While the House GOP rejects many of the ideas put forward by Democrats, if the majority party wants to seriously consider reducing the number of local governments, “they have a partner that is willing to take that up with them,” Durkin said.
Pritzker’s major accomplishment in the fall legislative session was pushing through a proposal to consolidate nearly 650 suburban and downstate pension funds for police and firefighters into two statewide investment pools.
But the governor acknowledged there is still much work to do to address the unfunded liabilities in the five pension funds for teachers, state workers, university employees, legislators and judges. Despite increased funding, the state’s unfunded liabilities grew by more than $3.5 billion, to $137 billion, from 2018 to 2019, according to the legislature’s bipartisan Commission on Government Forecasting and Accountability.
The administration last year put forward a fivepronged plan for addressing the state’s pension debt but so far has made little or no progress on major pieces of the plan.
Yet another task force assembled by Pritzker is supposed to issue recommendations for state assets that could be sold or transferred to the pension funds, though the state is moving on selling the James R. Thompson Center in the Loop. The surprise windfall of tax revenue last April allowed the administration to shelve its most controversial proposal: a seven-year extension of the deadline for the pension funds to reach 90% funding. That forestalled a possible confrontation with Democratic lawmakers and the labor unions that helped elect Pritzker.
Pritzker said that proposal isn’t off the table entirely but would need to be part of a multifaceted approach to the issue. He touted a measure that expands a pension buyout plan for state workers as another step his administration has taken.
“Ultimately, what I want to do is reduce the burden on taxpayers of having to pay this increasing burden of pensions and make sure that we’re not diverting funds from much needed services that people need, that working families across the state rely upon,” Pritzker said.
The spring will also serve as a test of Lightfoot’s ability to strike deals in Springfield after she came up empty in the fall despite a personal visit to the Capitol.
Back again is the casino tax fix the mayor says she needs to make the proposed Chicago casino profitable and the long-shot real estate transfer tax change she tapped as the source of $50 million in her 2020 budget by charging more for expensive property sales. A state lawmaker involved in the talks said negotiations over devoting a portion of that revenue toward alleviating homelessness have stalled and the measure appears unlikely to move this spring.
Lightfoot’s City Council floor leader, Northwest Side Ald.
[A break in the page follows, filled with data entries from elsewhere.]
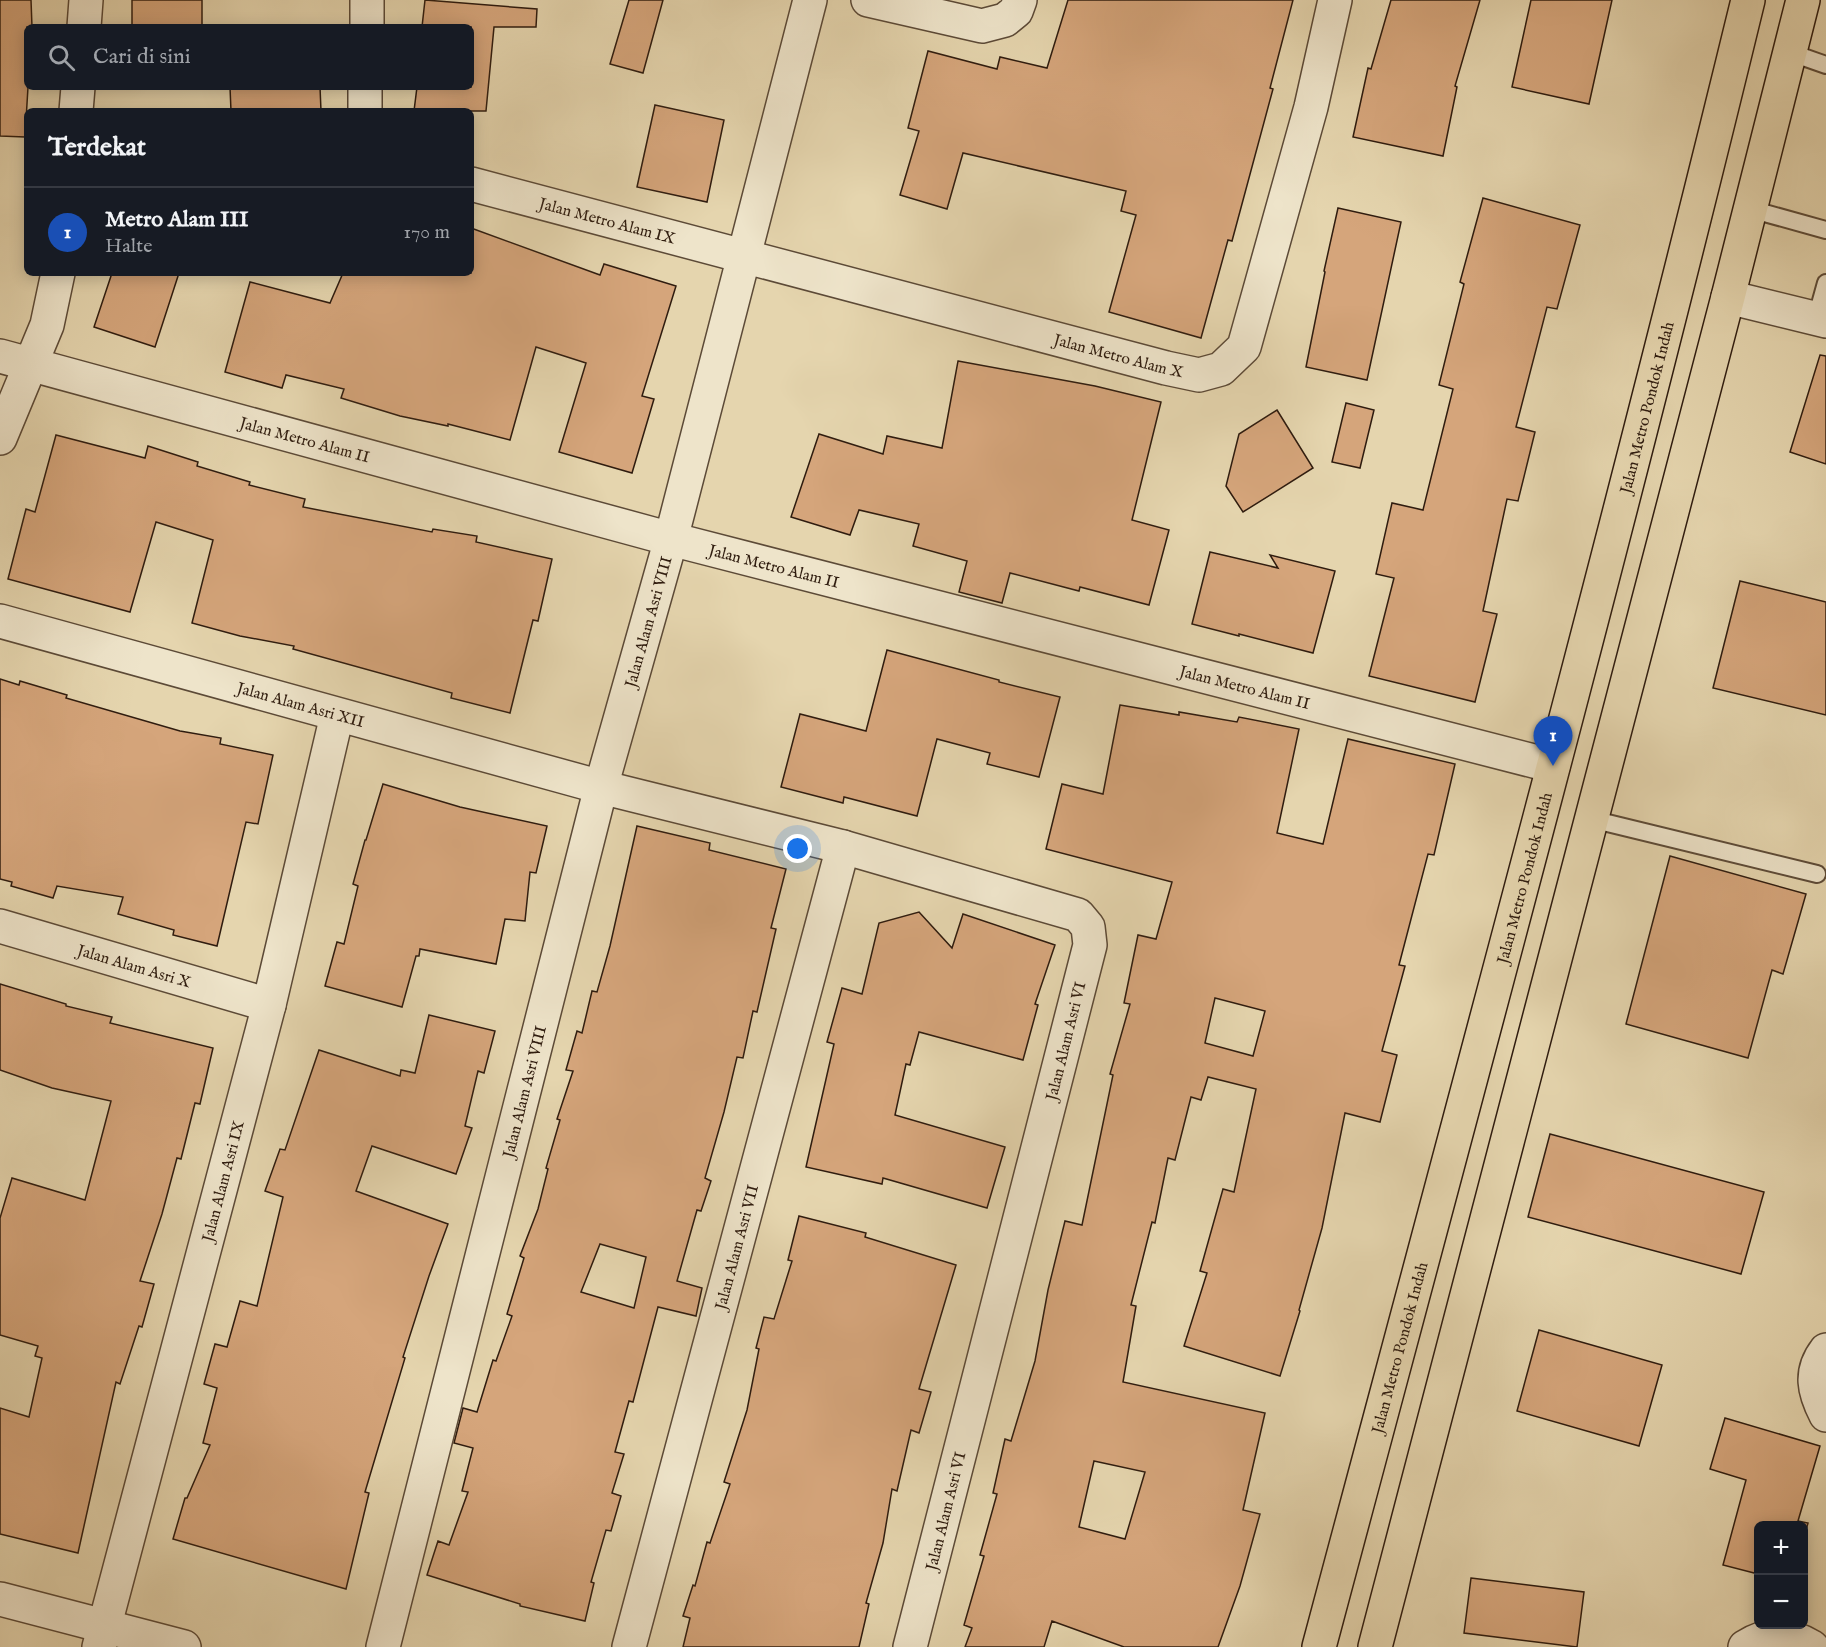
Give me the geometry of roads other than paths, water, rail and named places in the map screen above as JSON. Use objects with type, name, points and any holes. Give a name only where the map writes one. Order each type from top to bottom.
[{"type":"highway","name":"Jalan Metro Pondok Indah","points":[[1319,1647],[1553,766],[1691,234],[1748,0]]},
{"type":"highway","points":[[1376,1647],[1728,297],[1803,0]]},
{"type":"street","points":[[84,24],[86,0]]},
{"type":"street","points":[[367,0],[367,24]]},
{"type":"street","points":[[671,539],[810,0]]},
{"type":"street","points":[[868,0],[982,26],[1005,20],[1016,11],[1020,0]]},
{"type":"street","name":"Jalan Metro Alam X","points":[[745,256],[1166,368],[1199,375],[1221,369],[1244,347],[1311,107],[1335,0]]},
{"type":"street","points":[[76,108],[78,90]]},
{"type":"street","points":[[365,90],[365,108]]},
{"type":"street","name":"Jalan Metro Alam IX","points":[[474,185],[745,256]]},
{"type":"street","points":[[0,438],[47,325],[57,276]]},
{"type":"street","points":[[1728,297],[1821,320]]},
{"type":"street","name":"Jalan Metro Alam II","points":[[0,356],[671,539],[1553,766]]},
{"type":"street","name":"Jalan Alam Asri VIII","points":[[382,1647],[602,787],[671,539]]},
{"type":"street","name":"Jalan Alam Asri XII","points":[[0,621],[337,716],[602,787]]},
{"type":"street","name":"Jalan Alam Asri IX","points":[[102,1637],[269,1005],[337,716]]},
{"type":"street","name":"Jalan Alam Asri VI","points":[[602,787],[843,847],[1078,915],[1088,927],[1090,945],[910,1647]]},
{"type":"street","name":"Jalan Alam Asri VII","points":[[629,1647],[843,847]]},
{"type":"street","name":"Jalan Alam Asri X","points":[[0,926],[269,1005]]},
{"type":"street","points":[[1826,1350],[1819,1359],[1814,1379],[1817,1398],[1826,1415]]},
{"type":"street","points":[[0,1599],[102,1637],[184,1647]]},
{"type":"street","points":[[1745,1647],[1757,1639],[1777,1635],[1797,1638],[1812,1647]]},
{"type":"lane","points":[[1789,52],[1826,65]]},
{"type":"lane","points":[[1750,209],[1826,230]]},
{"type":"lane","points":[[1821,320],[1826,283]]},
{"type":"lane","points":[[1591,819],[1818,874]]},
{"type":"place","name":"Metro Alam III","points":[[1553,766]]}]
Gilbert Villegas, 36th, said the casino license will be the primary focus.
“Our main priority, numbers one, two and three on the agenda, is the casino. It’s just so important, because the pension payments for police and fire are tied to it,” Villegas said.
The real estate transfer tax and changes to cannabis rules remain part of the city’s agenda, Villegas said, and the administration plans to talk to lawmakers about how to move those items as well. “But what we didn’t want to do was to go down there with such a super heavy agenda that we can’t get anything done,” he said.
Those heavy lifts are joined this spring session by the pressure black aldermen are applying to Lightfoot and state legislators to make changes to the rules governing recreational cannabis sales.
African American members of the City Council have been complaining for months about the equity components of the marijuana dispensary ownership rollout and the strict standards for businesses to allow on-site smoking. They want Lightfoot to press lawmakers to do something about it.
Lightfoot held off on a vote on her plan to allow people to smoke pot in tobacco shops that pay a $4,400 fee for the privilege of hosting them. Members of the City Council Black Caucus pointed out few such businesses exist in primarily black South and West side neighborhoods.
With landlords allowed to ban weed smoking by renters in their units, aldermen worry thousands of Chicagoans won’t have anywhere in their communities to legally smoke, leaving them vulnerable to harassment by police.
“Where these are going to be allowed discriminates against the same community it was supposed to help,” said South Side Ald. Leslie Hairston, 5th.
The Lightfoot administration has said it would welcome changes to the marijuana rules, but the mayor’s team has stopped short of saying it would push hard for changes with so much else on the agenda.
Pritzker has worked with Lightfoot on the casino tax structure and has expressed a desire to find a way to make sure the project can succeed after a consultant found last summer that the taxes lawmakers approved are so high the project might fail to attract a developer. While the governor has said he wants the rollout of recreational marijuana to continue without substantive changes for the time being, a spokeswoman on Friday said the administration looks “forward to working with the city to consider ways to give local communities more options to regulate consumption within their borders.”